Appearance-based interaction has been used at the Lab before, both in AR Micromachines and PhobiAR. Flaws in these applications have motivated my work on advanced tracking and modeling. AR Micromachines did not allow for dynamic interaction – a car could be picked up, but because the motion of the hand was not known, friction could not be simulated between the car and the hand.
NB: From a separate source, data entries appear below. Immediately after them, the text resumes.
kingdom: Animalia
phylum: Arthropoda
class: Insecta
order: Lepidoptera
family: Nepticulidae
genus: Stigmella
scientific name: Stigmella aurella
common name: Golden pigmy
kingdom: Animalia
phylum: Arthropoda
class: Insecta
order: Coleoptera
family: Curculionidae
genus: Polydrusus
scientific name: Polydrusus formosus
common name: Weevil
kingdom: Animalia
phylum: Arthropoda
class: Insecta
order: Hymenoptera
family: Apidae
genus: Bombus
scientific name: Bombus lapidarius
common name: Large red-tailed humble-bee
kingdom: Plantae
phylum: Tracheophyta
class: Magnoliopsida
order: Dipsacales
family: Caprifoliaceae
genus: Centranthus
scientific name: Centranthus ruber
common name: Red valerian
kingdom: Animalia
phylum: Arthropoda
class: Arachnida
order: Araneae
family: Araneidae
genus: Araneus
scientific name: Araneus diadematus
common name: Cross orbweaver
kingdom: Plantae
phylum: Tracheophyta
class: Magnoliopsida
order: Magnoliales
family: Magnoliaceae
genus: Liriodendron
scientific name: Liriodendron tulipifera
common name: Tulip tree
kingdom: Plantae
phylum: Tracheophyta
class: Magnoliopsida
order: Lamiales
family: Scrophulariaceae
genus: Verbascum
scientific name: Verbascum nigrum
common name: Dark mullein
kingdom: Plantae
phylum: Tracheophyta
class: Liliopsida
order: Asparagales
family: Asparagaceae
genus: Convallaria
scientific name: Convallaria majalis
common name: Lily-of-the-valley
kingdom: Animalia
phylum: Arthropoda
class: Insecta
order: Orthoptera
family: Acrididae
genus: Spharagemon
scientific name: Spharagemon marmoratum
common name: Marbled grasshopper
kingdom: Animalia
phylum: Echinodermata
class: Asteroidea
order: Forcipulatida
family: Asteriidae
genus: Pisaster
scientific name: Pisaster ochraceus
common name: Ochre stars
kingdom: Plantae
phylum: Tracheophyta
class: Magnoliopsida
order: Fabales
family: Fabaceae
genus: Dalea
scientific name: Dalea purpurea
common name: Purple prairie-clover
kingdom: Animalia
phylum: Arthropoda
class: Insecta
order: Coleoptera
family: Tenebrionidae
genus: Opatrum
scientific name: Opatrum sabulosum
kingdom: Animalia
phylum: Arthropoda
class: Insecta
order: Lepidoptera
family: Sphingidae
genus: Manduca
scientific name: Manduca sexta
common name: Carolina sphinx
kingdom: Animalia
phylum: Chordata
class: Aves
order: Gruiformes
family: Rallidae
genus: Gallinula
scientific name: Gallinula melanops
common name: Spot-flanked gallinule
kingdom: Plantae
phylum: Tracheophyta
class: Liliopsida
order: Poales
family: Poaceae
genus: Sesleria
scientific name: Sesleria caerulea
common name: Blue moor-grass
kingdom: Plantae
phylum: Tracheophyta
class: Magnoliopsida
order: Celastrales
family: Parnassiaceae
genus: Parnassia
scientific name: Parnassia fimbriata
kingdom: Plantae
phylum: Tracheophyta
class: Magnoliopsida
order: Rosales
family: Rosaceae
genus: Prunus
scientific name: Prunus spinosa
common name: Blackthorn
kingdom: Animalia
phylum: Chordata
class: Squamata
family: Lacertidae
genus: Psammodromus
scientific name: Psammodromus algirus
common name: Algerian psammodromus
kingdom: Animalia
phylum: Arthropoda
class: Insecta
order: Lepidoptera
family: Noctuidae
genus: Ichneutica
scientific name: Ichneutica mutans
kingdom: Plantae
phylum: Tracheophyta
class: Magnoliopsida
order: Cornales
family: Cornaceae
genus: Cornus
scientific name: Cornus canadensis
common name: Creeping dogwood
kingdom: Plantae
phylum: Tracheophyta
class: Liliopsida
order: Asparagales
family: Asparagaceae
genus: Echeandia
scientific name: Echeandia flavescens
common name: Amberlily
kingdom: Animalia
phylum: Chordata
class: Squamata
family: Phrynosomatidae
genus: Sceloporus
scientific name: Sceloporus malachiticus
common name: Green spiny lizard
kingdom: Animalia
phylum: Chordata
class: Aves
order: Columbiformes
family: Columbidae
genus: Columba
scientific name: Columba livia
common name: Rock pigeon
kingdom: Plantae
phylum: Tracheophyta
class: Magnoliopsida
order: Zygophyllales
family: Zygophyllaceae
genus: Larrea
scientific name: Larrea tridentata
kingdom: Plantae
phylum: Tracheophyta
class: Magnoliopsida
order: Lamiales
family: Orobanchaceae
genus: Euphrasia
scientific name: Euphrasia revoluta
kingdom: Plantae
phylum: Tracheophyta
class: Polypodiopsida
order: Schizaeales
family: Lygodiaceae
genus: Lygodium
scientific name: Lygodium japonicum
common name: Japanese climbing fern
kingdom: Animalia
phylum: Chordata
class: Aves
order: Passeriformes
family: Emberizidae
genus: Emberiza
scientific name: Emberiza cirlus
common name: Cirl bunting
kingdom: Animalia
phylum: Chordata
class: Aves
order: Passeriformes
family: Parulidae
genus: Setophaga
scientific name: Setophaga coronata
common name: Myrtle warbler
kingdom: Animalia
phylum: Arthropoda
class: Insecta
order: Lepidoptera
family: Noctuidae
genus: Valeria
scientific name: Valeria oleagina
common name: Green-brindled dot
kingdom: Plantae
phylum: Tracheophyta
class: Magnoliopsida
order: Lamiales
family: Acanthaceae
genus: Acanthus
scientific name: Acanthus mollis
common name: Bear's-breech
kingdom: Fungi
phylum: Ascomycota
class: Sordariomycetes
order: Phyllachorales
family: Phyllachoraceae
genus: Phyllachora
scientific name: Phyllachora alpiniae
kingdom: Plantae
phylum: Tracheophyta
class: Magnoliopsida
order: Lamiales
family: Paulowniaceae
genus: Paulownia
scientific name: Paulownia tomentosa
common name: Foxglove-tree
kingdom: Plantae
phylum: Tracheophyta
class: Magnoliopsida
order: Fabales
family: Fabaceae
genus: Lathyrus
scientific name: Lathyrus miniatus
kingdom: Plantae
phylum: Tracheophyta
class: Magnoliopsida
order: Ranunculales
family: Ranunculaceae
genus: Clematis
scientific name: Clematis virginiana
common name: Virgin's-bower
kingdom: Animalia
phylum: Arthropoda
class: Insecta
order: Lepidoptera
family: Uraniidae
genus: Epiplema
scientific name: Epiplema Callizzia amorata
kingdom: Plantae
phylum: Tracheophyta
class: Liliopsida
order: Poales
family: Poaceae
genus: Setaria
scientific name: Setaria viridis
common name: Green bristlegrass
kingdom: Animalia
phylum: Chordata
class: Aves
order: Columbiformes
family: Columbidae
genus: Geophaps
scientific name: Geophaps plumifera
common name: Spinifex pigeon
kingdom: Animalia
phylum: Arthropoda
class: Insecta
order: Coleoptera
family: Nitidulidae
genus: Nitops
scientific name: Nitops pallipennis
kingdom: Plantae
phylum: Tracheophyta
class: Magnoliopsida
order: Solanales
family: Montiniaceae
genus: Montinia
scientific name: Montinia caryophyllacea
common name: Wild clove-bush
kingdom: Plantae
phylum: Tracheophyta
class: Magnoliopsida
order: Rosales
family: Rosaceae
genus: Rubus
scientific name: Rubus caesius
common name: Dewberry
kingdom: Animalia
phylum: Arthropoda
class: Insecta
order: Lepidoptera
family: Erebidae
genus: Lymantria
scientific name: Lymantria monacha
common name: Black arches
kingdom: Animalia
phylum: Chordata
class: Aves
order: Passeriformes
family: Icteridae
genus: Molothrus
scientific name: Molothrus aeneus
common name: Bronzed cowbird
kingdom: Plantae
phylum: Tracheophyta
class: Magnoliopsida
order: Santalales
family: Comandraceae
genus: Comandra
PhobiAR introduced tracking for dynamic interaction, but it really only tracked objects in 2D. I’ll show you what I mean.. As soon as the hand is flipped the tracking fails and the illusion of realistic interaction is broken. 3D tracking was required to make the interaction in both of these applications more realistic
Another issue with typical AR applications is the handling of occlusion. The Kinect allows a model of the environment to be developed, which can help in determining whether a real object is in front of a virtual one. Micromachines had good success by assuming a situation such as that shown on the right, with all objects in the scene in contact with the ground. This was a fair assumption when most of the objects were books etc. However, in PhobiAR the user’s hands were often above the ground, more like the scene on the left. The thing to notice is that these two scenes are indistinguishable from the Kinect’s point of view, but completely different from the observer’s point of view. The main problem is that we don’t know enough about the shape real-world objects to handle occlusion properly. My work aims to model real-world objects by combining views of the objects across multiple frames, allowing better occlusion.
The gesture library will provide a C++ API for real-time recognition and tracking of hands and rigid-body objects in 3D environments. The library will support usage of single and multiple depth sensing cameras. Collision detection and physics simulation will be integrated for realistic physical interaction. Finally, learning algorithms will be implemented for recognizing hand gestures.
The library will support usage of single and multiple depth sensing cameras. Aim for general consumer hardware.
Interaction between real objects and the virtual balls was achieved by representing objects as collections of spheres. The location of the spheres was determined by the modeling stage while their motion was found during tracking. I used the Bullet physics engine for physics simulation.
The AR scene was rendered using OpenSceneGraph. Because the Kinect’s viewpoint was also the user’s viewpoint, realistic occlusion was possible using the Kinect’s depth data. I did not have time to experiment with using the object models to improve occlusion from other viewpoints. Also, the addition of shadows could have significantly improved the realism of the application.